No. Offering a 'sick bank' would significantly increase Vanderbilt's costs. Currently, when sick time is not used, the university is not liable for the payout (except for up to 30 days at retirement). If sick time were pooled, it likely would all be paid out, leaving Vanderbilt with considerably less money to fund other employee benefits.
Also, paid sick leave is a benefit that is meant to apply equally to all staff. Allowing donation of accruals to specific fellow staff members would mean that those staff who have more interaction with colleagues would stand to benefit to a greater degree than do those employees who work in smaller groups or otherwise happen not to know as many potential donors. If we say we'll avoid that problem by instead allowing employees to donate to a central pool, disparities would again arise, this time between those who are ill, when the pool happens to be full, and those who are ill when the pool has gotten low.

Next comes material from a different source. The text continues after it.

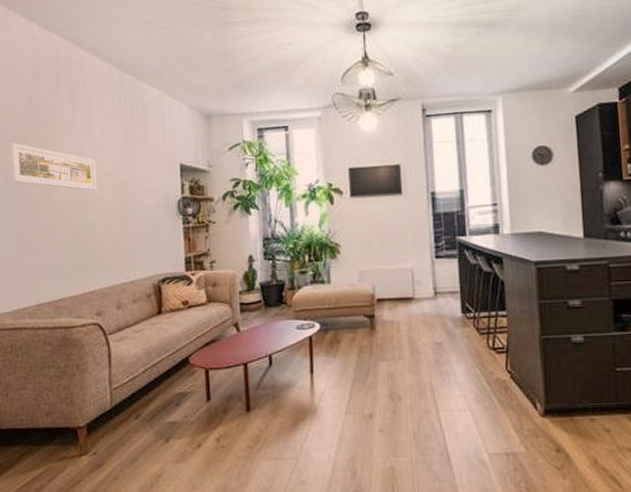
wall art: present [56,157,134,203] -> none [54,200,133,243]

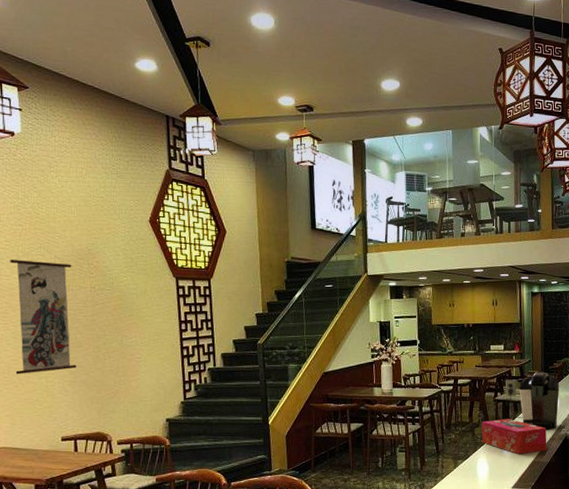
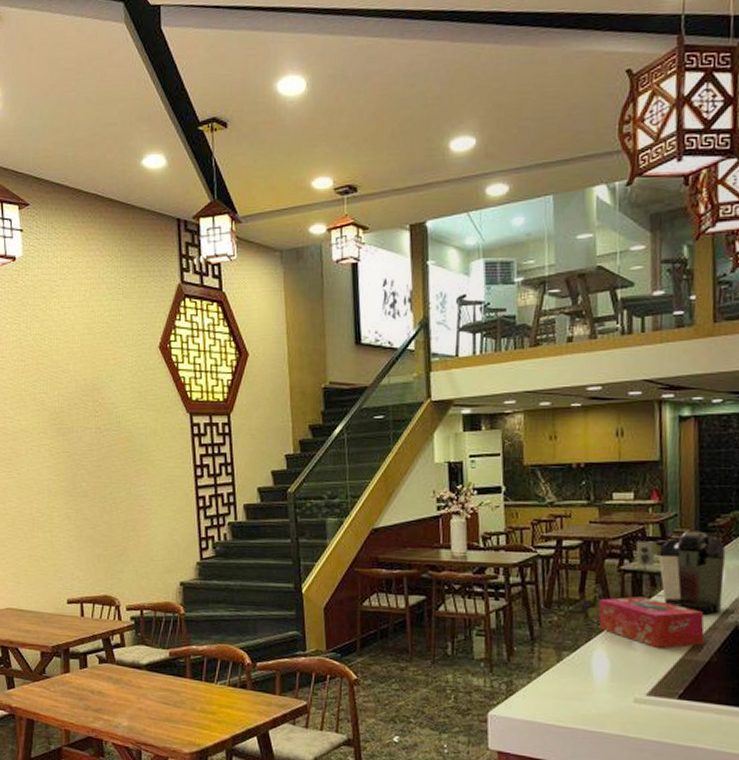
wall scroll: present [10,247,77,375] -> none [13,384,83,528]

Vanderbilt offers two disability insurance plans for staff — a voluntary short-term plan and a mandatory long-term plan. These plans, which pick up where paid sick leave stops, allow staff to protect against loss of future income due to sickness. Full-time staff are offered short-term disability insurance at a low group rate negotiated by Vanderbilt. After one year of service, eligible employees are enrolled in a long-term disability plan, with Vanderbilt picking up the cost for the first $24,000 of salary coverage.
The 2010-2011 Staff Life Committee investigated this issue again and filed their report entitled Sick Bank Report.
For more information about disability insurance, see the HR Web site at http://hr.vanderbilt.edu/benefits/benefitspackage.htm.
9. What is the staff hardship fund?
The Faculty/Staff Hardship Fund was established in 1994 to financially assist Vanderbilt faculty and staff employed at Vanderbilt for over a year who are experiencing a temporary hardship due to an emergent event (the death of a loved one, a fire, an acute illness keeping us from work, etc).
The Vanderbilt Hardship Fund is funded by faculty and staff donations and matched by the Fringe Benefit Fund. A Committee of Vanderbilt employees volunteer their time to review the applications weekly and match them with the established criteria so that the approval or denial of requests is consistent. The program is administered through the Work/Life Connections EAP program. Work/Life Connections-EAP counselors serve as a liaison between the applicant and the Committee.
To apply for an award from the Fund, a faculty/staff member would schedule an appointment with a Work/Life Connections - EAP counselor (call (615) 936-1327) who will advise as to eligibility for the Fund and/or potential community resources. Awards are subject to payroll tax.
For more information, visit: http://www.vanderbilt.edu/HRS/wellness/wlccshf.html
10. Why do we have to pay for parking?
Traffic and Parking is a self-supported auxiliary that is funded primarily through permit revenues. Permit fees are used to cover daily operational expenses, garage and lot maintenance, the replacement of vehicles and equipment, the creation of new parking spaces and the administration of parking regulations.
11. Why have annual parking fees been raised?
1. Fees were not raised during the years that salaries and wages remained flat, but during that time the cost to maintain the parking spaces rose steadily with the price of oil. (Traffic and Parking is not subsidized, it is a break-even operation.)
2. Much of our parking is now in garages rather than in surface lots and garages are much more costly to maintain.
3. The initial building costs are greater for garages.
12. What are some alternatives to annual parking fees?
Several alternatives to annual parking fees exist.
1. Parking is free in the Chestnut Street lot with shuttle service to MCN every fifteen minutes.
2. Vanderbilt offers free MTA bus service.
3. The Music City Star and RTA service are subsidized and there is shuttle service to campus.
4. Zipcars and WeCars are available for employee needs during the day.
5. Free emergency rides home
6. Vanpools and Carpools
7. New $5 hang tags are available for occasional parking by those who use alternate transportation.